··· EXTRACTED TEXT ···
Confused by python-dbus weird behavior

Travis Griggs travisgriggs at gmail.com
Mon Jan 11 17:14:05 EST 2016


This may not be a great list for this question (which would be?); it’s a big group, and I’m hoping there’s some people here that cross into these same areas.

I’m new to dbus, it seems it’s a sort of CORBA for the Linux world. :) Python seems to be a popular way to interact with it. I’m trying to interact with the BlueZ services for Bluetooth LE stuff, and the scant hints I can find seem to indicate dbus is the preferred way going forward. The BlueZ distribution even provides example code. That said, my question should be independent of whether this was BLE or a dbus interface for a Calculator program.

There is a class defined as such:

    class Characteristic(dbus.service.Object):
        def __init__(self, bus, index, uuid, flags, service):
            # … set a bunch of attributes
            dbus.service.Object.__init__(self, bus, self.path)

        @dbus.service.method(GATT_CHRC_IFACE, in_signature='ay')
        def WriteValue(self, value):
            print('Default WriteValue called, returning error’)
            raise NotSupportedException()

Then I have a subclass of my own:

    class MyCharacteristic(Characteristic):
        def __init__(self, bus, index, uuid, flags, service):
            Characteristic.__init__(self, bus, index, uuid, flags, service)
            # … set some of my own attributes

        def WriteValue(self, value):
            print(‘Got write value:’, value)
            self.anotherMethod(value)
            print(‘back from anotherMethod’)

        def anotherMethod(self, value):
            print(‘pondering this value:’, value)

My program does not call WriteValue directly. It seems to be called by the bluetooth machinery. The mainloop, or something like that. I don’t honestly know. I just know I use some other boilerplate code involving registration and the mainloop, to get it all running. And so the MyCharacteristic.WriteValue() method DOES get fired. I see the output. But when it gets to the anotherMethod call, it just seems to... not. More callbacks may fire later. But that’s the end of that one. I’ve tried this under python2 AND python3.

So my basic python-dbus question is: Is this some nuance where a callback method, inheriting from what looks like a proxy of some sort (dbus.service.Object) should/can not send messages to itself?

Help me python-obis, help me. You’re my only hope.
··· DATA UNDER STUDY ···
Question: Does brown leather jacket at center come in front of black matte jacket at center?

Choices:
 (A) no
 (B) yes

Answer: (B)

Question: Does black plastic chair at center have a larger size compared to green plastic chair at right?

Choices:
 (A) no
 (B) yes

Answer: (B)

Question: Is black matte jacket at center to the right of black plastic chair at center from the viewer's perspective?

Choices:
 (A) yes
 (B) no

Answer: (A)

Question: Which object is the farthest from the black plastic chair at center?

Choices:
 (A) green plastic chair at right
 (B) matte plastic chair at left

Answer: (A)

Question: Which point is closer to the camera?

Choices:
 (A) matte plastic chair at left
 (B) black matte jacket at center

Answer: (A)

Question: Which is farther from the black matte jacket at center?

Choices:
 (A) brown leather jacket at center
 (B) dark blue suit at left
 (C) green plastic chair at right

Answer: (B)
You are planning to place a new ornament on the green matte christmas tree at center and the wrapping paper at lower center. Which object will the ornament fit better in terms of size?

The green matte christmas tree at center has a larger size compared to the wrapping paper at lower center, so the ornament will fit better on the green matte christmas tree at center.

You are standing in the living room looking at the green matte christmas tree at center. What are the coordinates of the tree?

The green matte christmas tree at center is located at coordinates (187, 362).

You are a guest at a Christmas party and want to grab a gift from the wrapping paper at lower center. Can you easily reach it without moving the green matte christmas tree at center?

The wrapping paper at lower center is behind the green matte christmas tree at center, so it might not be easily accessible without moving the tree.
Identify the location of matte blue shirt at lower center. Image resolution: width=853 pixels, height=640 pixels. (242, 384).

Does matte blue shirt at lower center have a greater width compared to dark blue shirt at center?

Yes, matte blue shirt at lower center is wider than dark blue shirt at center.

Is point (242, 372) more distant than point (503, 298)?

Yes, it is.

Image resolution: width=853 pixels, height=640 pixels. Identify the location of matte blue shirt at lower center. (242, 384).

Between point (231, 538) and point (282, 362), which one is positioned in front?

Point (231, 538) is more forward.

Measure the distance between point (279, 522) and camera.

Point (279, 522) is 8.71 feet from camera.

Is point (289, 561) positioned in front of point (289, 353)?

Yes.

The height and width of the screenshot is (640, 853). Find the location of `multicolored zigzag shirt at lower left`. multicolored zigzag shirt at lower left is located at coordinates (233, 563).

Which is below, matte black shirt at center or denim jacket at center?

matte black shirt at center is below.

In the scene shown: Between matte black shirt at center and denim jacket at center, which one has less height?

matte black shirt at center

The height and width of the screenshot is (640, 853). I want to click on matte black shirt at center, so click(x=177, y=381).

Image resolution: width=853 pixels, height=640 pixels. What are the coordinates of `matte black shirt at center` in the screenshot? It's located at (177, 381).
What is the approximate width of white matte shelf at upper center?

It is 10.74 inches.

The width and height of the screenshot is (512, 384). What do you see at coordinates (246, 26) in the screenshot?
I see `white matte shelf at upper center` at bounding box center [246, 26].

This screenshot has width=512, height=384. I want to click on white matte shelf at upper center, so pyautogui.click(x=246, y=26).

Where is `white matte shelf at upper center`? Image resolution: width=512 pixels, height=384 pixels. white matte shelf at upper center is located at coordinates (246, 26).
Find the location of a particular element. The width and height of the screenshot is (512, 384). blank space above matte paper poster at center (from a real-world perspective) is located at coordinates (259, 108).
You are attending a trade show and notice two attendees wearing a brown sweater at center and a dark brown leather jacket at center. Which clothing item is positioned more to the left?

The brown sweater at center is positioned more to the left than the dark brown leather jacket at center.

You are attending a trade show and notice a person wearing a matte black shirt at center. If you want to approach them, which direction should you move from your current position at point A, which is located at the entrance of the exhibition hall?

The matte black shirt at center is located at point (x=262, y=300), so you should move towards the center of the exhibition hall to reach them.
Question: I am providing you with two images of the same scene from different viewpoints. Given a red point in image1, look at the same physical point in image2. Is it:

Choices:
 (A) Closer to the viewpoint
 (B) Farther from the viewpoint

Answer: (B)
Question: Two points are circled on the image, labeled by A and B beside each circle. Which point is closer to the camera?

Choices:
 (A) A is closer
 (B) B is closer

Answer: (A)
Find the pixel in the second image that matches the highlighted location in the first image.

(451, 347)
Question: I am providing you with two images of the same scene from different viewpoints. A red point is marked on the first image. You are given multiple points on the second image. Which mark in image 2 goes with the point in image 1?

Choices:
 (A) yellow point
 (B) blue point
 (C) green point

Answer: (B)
···
__PROBLEM DETAILS__.
What does the python-dbus post say word for word, beginning at the words that contain "print(‘back from anotherMethod’)" and stopping after "python2 AND python3."? You won't need the entries.

__OUTPUT FOR THIS EXERCISE__.
print(‘back from anotherMethod’)

        def anotherMethod(self, value):
            print(‘pondering this value:’, value)

My program does not call WriteValue directly. It seems to be called by the bluetooth machinery. The mainloop, or something like that. I don’t honestly know. I just know I use some other boilerplate code involving registration and the mainloop, to get it all running. And so the MyCharacteristic.WriteValue() method DOES get fired. I see the output. But when it gets to the anotherMethod call, it just seems to... not. More callbacks may fire later. But that’s the end of that one. I’ve tried this under python2 AND python3.